= WHAT YOU SHOULD DO =
Can you render the listing from the line with "Which category has" to the line with "Which series has" as a JSON list of strings, one string per line, with blank lines left out?

= RECORDS TO USE =
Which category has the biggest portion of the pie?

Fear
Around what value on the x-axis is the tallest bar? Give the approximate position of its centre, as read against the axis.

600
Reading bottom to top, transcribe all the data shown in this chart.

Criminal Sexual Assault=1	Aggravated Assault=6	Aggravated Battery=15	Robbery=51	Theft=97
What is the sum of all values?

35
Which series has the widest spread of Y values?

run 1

--

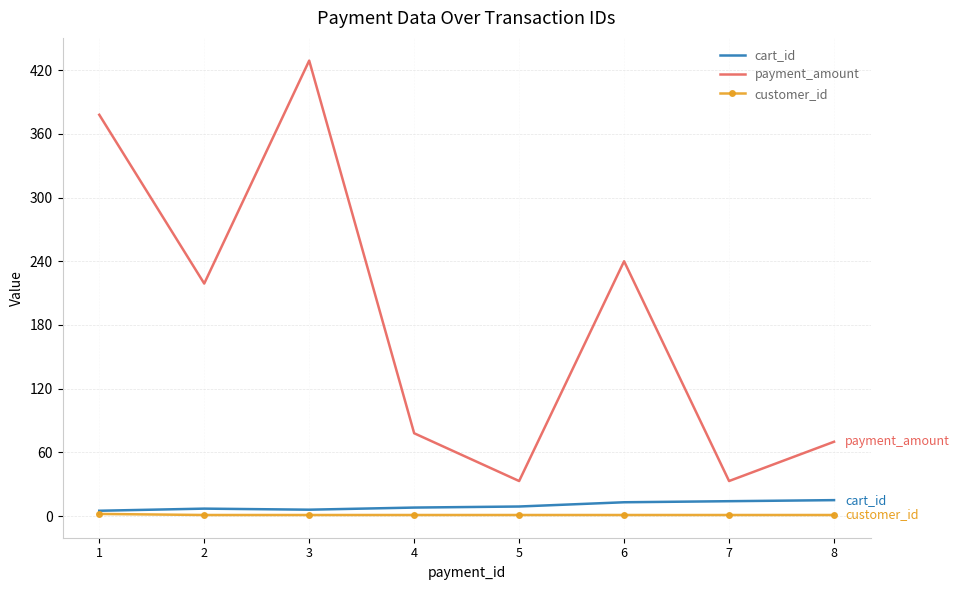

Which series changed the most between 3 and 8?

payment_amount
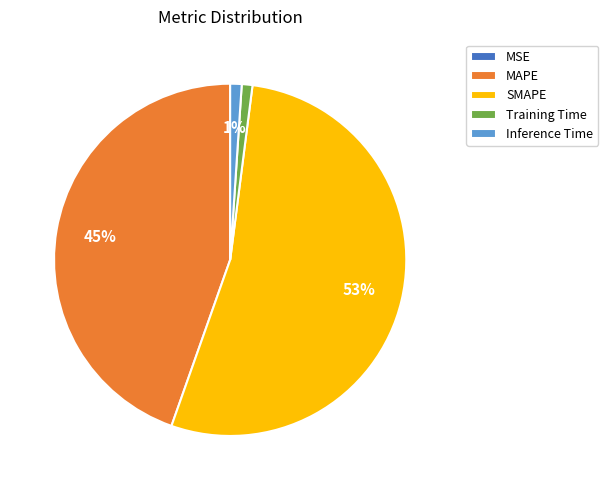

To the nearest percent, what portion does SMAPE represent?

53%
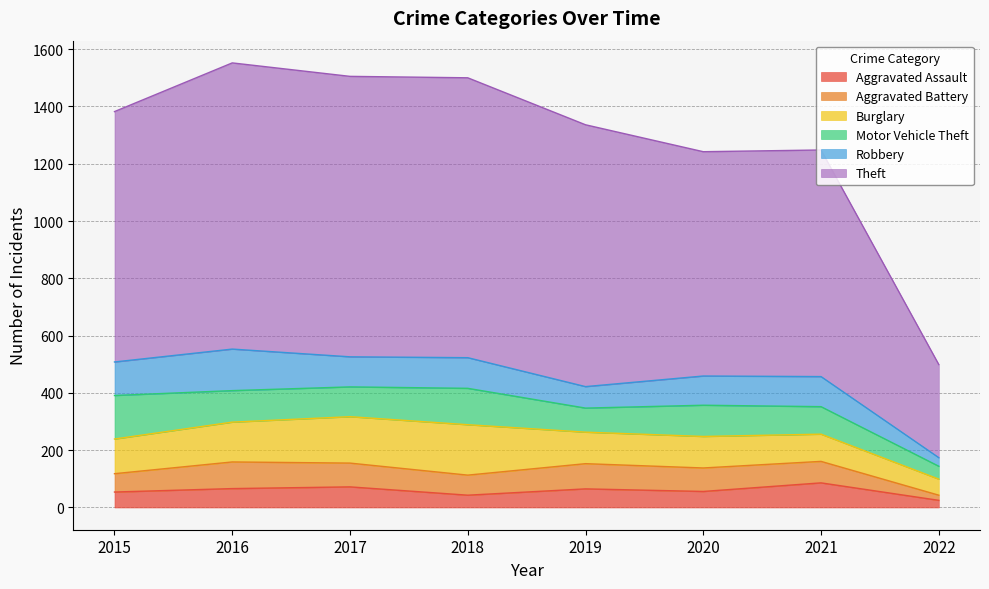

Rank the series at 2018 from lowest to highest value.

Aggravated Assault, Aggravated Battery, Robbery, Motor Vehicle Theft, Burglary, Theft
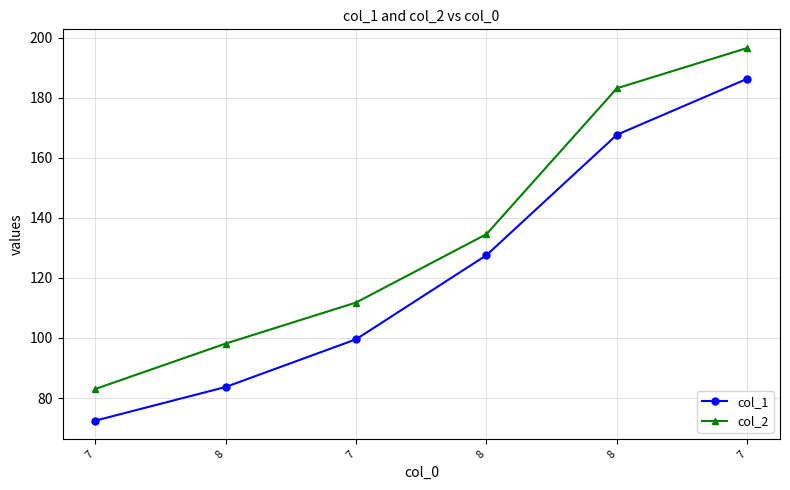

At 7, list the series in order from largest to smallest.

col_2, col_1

--

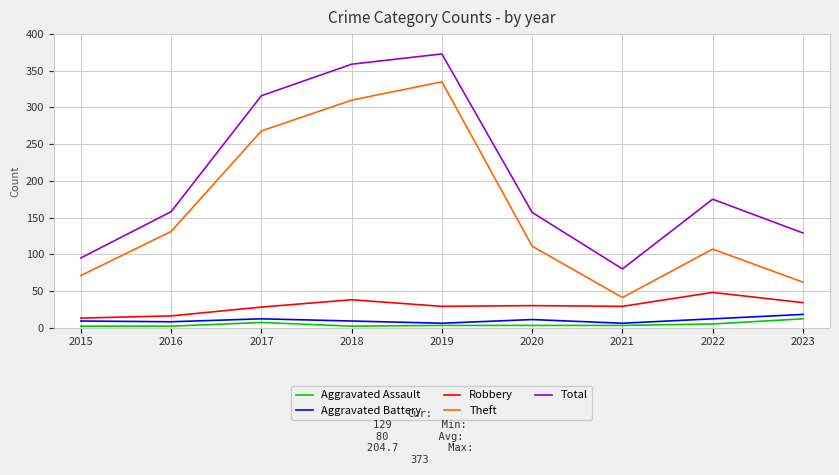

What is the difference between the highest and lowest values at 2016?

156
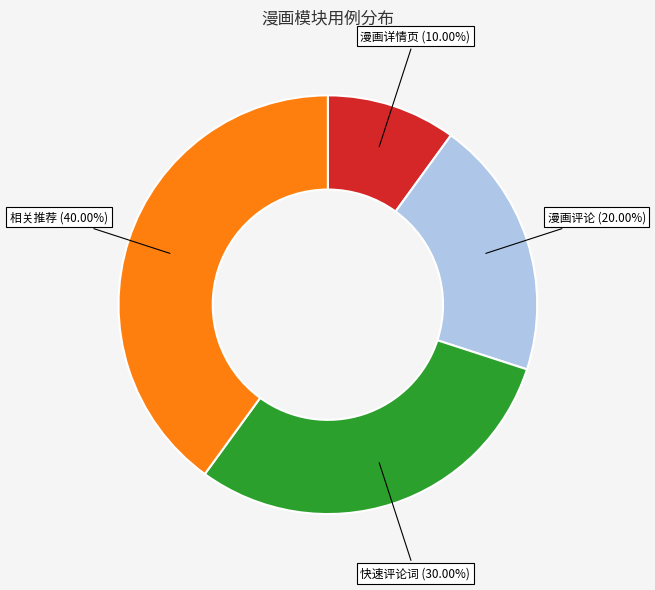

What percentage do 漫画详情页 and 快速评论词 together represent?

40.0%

= YOUR RESPONSE =
[
  "Which category has the biggest portion of the pie?",
  "Fear",
  "Around what value on the x-axis is the tallest bar? Give the approximate position of its centre, as read against the axis.",
  "600",
  "Reading bottom to top, transcribe all the data shown in this chart.",
  "Criminal Sexual Assault=1\tAggravated Assault=6\tAggravated Battery=15\tRobbery=51\tTheft=97",
  "What is the sum of all values?",
  "35",
  "Which series has the widest spread of Y values?"
]